Alê Teixeira Primo aproveitou o isolamento e a introspecção da pandemia para promover uma grande transformação: abandonou a identidade de homem e se assumiu como mulher transexual. Formada em Publicidade e Propaganda (PP) e Jornalismo, professora do curso de PP e do Programa de Pós-graduação em Comunicação da Universidade Federal do Rio Grande do Sul (UFRGS), Alê, aos 53 anos, é uma referência na formação de novos comunicadores no Estado. Ela recebeu a reportagem de GZH em sua sala da Faculdade de Biblioteconomia e Comunicação (Fabico) para refletir sobre as cinco décadas em que foi um “gauchão de cavanhaque” e o processo de transição, com novo nome e cirurgias plásticas.
Quem é a Alê?
A Alê é uma mulher trans, muito feliz por poder ter renascido, vencido milhões de barreiras muito difíceis. É uma professora de graduação e pós-graduação, comprometida com a educação pública, gratuita e de qualidade, formando profissionais de comunicação, pesquisadores e pesquisadoras. Uma mulher corajosa, por mais que eu tenha resistido quando as pessoas me diziam “você tem muita coragem”. Minha resposta padrão: “Um dia não vai ser preciso ter coragem para ser feliz”. Mas hoje reconheço que é preciso muita coragem. Assumi, depois de 50 anos, uma briga, metafórica, com Deus. Na verdade, com religiões fundamentalistas e com toda a sociedade – leia-se também cultura. Por isso demorei tanto para poder me aceitar e assumir realmente a minha identidade e o meu destino.

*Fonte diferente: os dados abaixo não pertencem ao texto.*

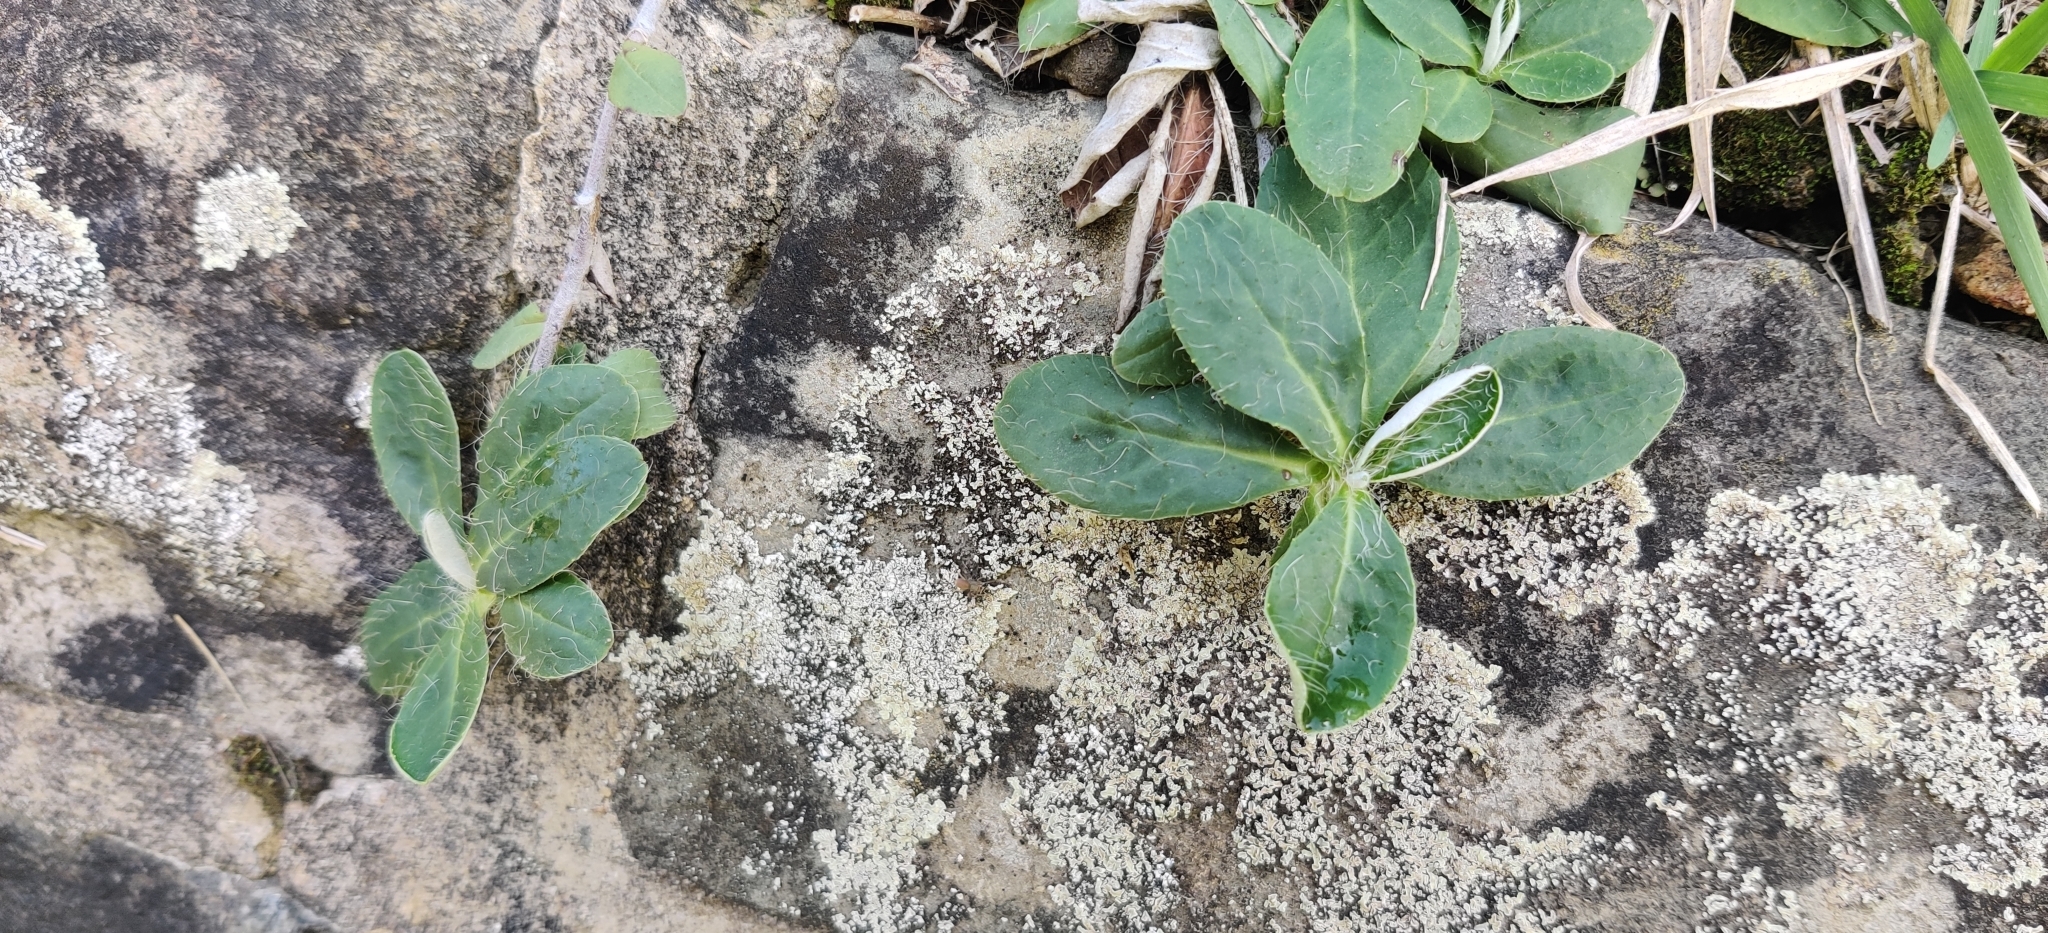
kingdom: Plantae
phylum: Tracheophyta
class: Magnoliopsida
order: Asterales
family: Asteraceae
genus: Pilosella
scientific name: Pilosella officinarum
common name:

Um dia não vai ser preciso ter coragem para ser feliz. Mas hoje reconheço que é preciso muita coragem. Assumi, depois de 50 anos, uma briga, metafórica, com Deus.
Por que Alessandra?
Tem a ver com o meu nome morto. Fui refazer a minha identidade com o nome social. Não vinha, não vinha, aí me disseram que Alê era um apelido que não indicava o gênero feminino, coisa em que eles não têm que se meter. Aí optei por Alessandra. Aceitaram. Gosto muito de Alessandra, é um nome forte. Mas a maior parte das pessoas me chama de Alê. Minha transição, algumas pessoas chamam de tardia. Outros acham que não existe transição tardia, cada pessoa tem seu tempo, a sua vida, a sua história de vida. Então, foi mais para facilitar a vida. Seria muito estranho se eu escolhesse um nome muito diferente daquele pelo qual as pessoas já me conheciam. Quem não me conhece e quem está me conhecendo me chama de Alessandra, mas assino como Alê, artigos científicos e tudo. Só que, para trocar no Lattes (currículo para estudantes e pesquisadores), tem que ter feito a troca na certidão de nascimento, que não fiz ainda porque estou esperando sair minha cidadania portuguesa. Aí, na certidão de nascimento, fica gênero feminino. Provavelmente, até meus direitos de aposentadoria passarão a ser de uma mulher, não de um homem.
Você diz que levou 50 anos para se aceitar. Como foi esse longo tempo?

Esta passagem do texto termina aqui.